Reportage réalisé par Mémel Franck, chef du bureau régional
Bondoukou, 30 août 2025 (AIP) – Dans le Gontougo, la soif freine la croissance des cultures. Le Cercle d’actions des leaders actifs de Bondoukou (CALAB) tire la sonnette d’alarme prévenant que sans forages d’eau, les récoltes locales risquent de disparaître.

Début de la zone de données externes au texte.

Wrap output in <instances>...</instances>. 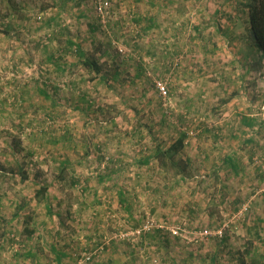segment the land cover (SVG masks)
I'll return each instance as SVG.
<instances>
[{
	"label": "rangeland",
	"instance_id": "obj_1",
	"mask_svg": "<svg viewBox=\"0 0 264 264\" xmlns=\"http://www.w3.org/2000/svg\"><path fill=\"white\" fill-rule=\"evenodd\" d=\"M250 2L0 0V264H264Z\"/></svg>",
	"mask_w": 264,
	"mask_h": 264
},
{
	"label": "trees",
	"instance_id": "obj_2",
	"mask_svg": "<svg viewBox=\"0 0 264 264\" xmlns=\"http://www.w3.org/2000/svg\"><path fill=\"white\" fill-rule=\"evenodd\" d=\"M249 23L250 32L256 49L264 54V0H251L249 8ZM79 55L81 53L79 52ZM182 147V141L179 139L172 145L170 150L180 149ZM230 162V159H227ZM27 235L33 234L32 230L26 229Z\"/></svg>",
	"mask_w": 264,
	"mask_h": 264
},
{
	"label": "built area",
	"instance_id": "obj_3",
	"mask_svg": "<svg viewBox=\"0 0 264 264\" xmlns=\"http://www.w3.org/2000/svg\"><path fill=\"white\" fill-rule=\"evenodd\" d=\"M103 5H104L103 7H102V6L99 7V10H101L102 8H105L106 6H108V2L105 1V2L103 3ZM160 90L163 92V91H164L163 87H161Z\"/></svg>",
	"mask_w": 264,
	"mask_h": 264
},
{
	"label": "crops",
	"instance_id": "obj_4",
	"mask_svg": "<svg viewBox=\"0 0 264 264\" xmlns=\"http://www.w3.org/2000/svg\"><path fill=\"white\" fill-rule=\"evenodd\" d=\"M250 26V25H249ZM264 57V56H263Z\"/></svg>",
	"mask_w": 264,
	"mask_h": 264
}]
</instances>
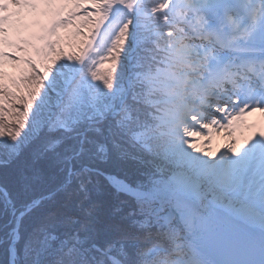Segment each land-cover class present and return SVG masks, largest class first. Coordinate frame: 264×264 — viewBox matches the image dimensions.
I'll list each match as a JSON object with an SVG mask.
<instances>
[{"label": "snow or ice", "instance_id": "obj_1", "mask_svg": "<svg viewBox=\"0 0 264 264\" xmlns=\"http://www.w3.org/2000/svg\"><path fill=\"white\" fill-rule=\"evenodd\" d=\"M0 253L264 264V0H0Z\"/></svg>", "mask_w": 264, "mask_h": 264}, {"label": "rangeland", "instance_id": "obj_2", "mask_svg": "<svg viewBox=\"0 0 264 264\" xmlns=\"http://www.w3.org/2000/svg\"><path fill=\"white\" fill-rule=\"evenodd\" d=\"M247 135H249V133L247 131H243L241 133L240 132L237 133V136L240 137V138H243L244 136H247ZM222 143H223V140H222L221 137H215L214 140L212 141V145L211 146H212L213 149H216ZM222 150L223 149H221V151Z\"/></svg>", "mask_w": 264, "mask_h": 264}, {"label": "trees", "instance_id": "obj_3", "mask_svg": "<svg viewBox=\"0 0 264 264\" xmlns=\"http://www.w3.org/2000/svg\"><path fill=\"white\" fill-rule=\"evenodd\" d=\"M9 71H11V69H9ZM0 259H2V253H0Z\"/></svg>", "mask_w": 264, "mask_h": 264}, {"label": "bare ground", "instance_id": "obj_4", "mask_svg": "<svg viewBox=\"0 0 264 264\" xmlns=\"http://www.w3.org/2000/svg\"><path fill=\"white\" fill-rule=\"evenodd\" d=\"M257 119V118H256ZM255 120V119H254Z\"/></svg>", "mask_w": 264, "mask_h": 264}]
</instances>
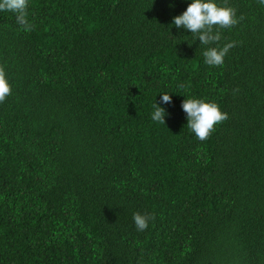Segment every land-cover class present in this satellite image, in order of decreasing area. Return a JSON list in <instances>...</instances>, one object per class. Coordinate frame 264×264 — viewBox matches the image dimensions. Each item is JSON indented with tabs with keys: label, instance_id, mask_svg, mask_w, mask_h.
Here are the masks:
<instances>
[{
	"label": "trees",
	"instance_id": "trees-1",
	"mask_svg": "<svg viewBox=\"0 0 264 264\" xmlns=\"http://www.w3.org/2000/svg\"><path fill=\"white\" fill-rule=\"evenodd\" d=\"M217 2L220 66L171 24L189 0L0 10V264H264V4ZM189 97L227 113L203 141Z\"/></svg>",
	"mask_w": 264,
	"mask_h": 264
},
{
	"label": "clouds",
	"instance_id": "clouds-1",
	"mask_svg": "<svg viewBox=\"0 0 264 264\" xmlns=\"http://www.w3.org/2000/svg\"><path fill=\"white\" fill-rule=\"evenodd\" d=\"M260 3L264 4V0H260ZM26 8L27 0H0V10L17 13V22L23 25L25 30H29ZM237 22L235 10L218 3L217 0H189L186 8L172 18L171 24L177 29L188 30L192 34V42L198 38L199 45L205 46L202 51L205 64L220 66L235 45L234 42H227L223 46H212L221 39L220 32L214 31V27L230 28ZM10 92L8 79L0 70V102H3ZM160 93V104L156 102L153 104L151 119L164 124L167 113L161 105L171 103L172 97L169 92ZM181 108L186 114L188 129L201 141L208 138L215 124L227 118V113L223 112L217 103L202 98H185ZM148 219V216L141 213L133 214V222L138 231L148 227Z\"/></svg>",
	"mask_w": 264,
	"mask_h": 264
}]
</instances>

Sous la houlette de son président, le CALAB mobilise jeunes et producteurs autour de projets agricoles ambitieux. À Bondoukou, près du village de Takoutou, l’association s’efforce de sécuriser la production vivrière et maraîchère, et de renforcer la sécurité alimentaire de la région.
Sur le terrain, Serge Gla ne cache pas ses inquiétudes. La perte de près d’une dizaine d’hectares de maïs, conséquence du changement climatique et du manque d’eau, illustre le défi. « Nous avons fait notre part avec nos moyens limités, mais sans eau, tout notre travail risque d’être perdu. Nous demandons 86 forages, un par parcelle, pour sécuriser nos récoltes et approvisionner durablement nos marchés », explique-t-il.
L’eau, enjeu vital pour la région
Le président du CALAB insiste sur le changement climatique qui menace directement les revenus des familles et la réussite des cultures. Les cultures de gombo, de tomate ou de piment nécessitent une irrigation régulière pour plusieurs cycles de récolte par an. Avec ces 86 forages, assure-t-il, la région pourrait nourrir ses habitants, créer des emplois et transformer l’agriculture en véritable moteur de prospérité.
Pour le CALAB, l’accès à l’eau n’est pas qu’une question de productivité. C’est un levier pour l’autonomie alimentaire, la réduction des prix des denrées locales et la création d’emplois. L’association met en avant la coordination communautaire et la participation active des jeunes pour moderniser l’agriculture.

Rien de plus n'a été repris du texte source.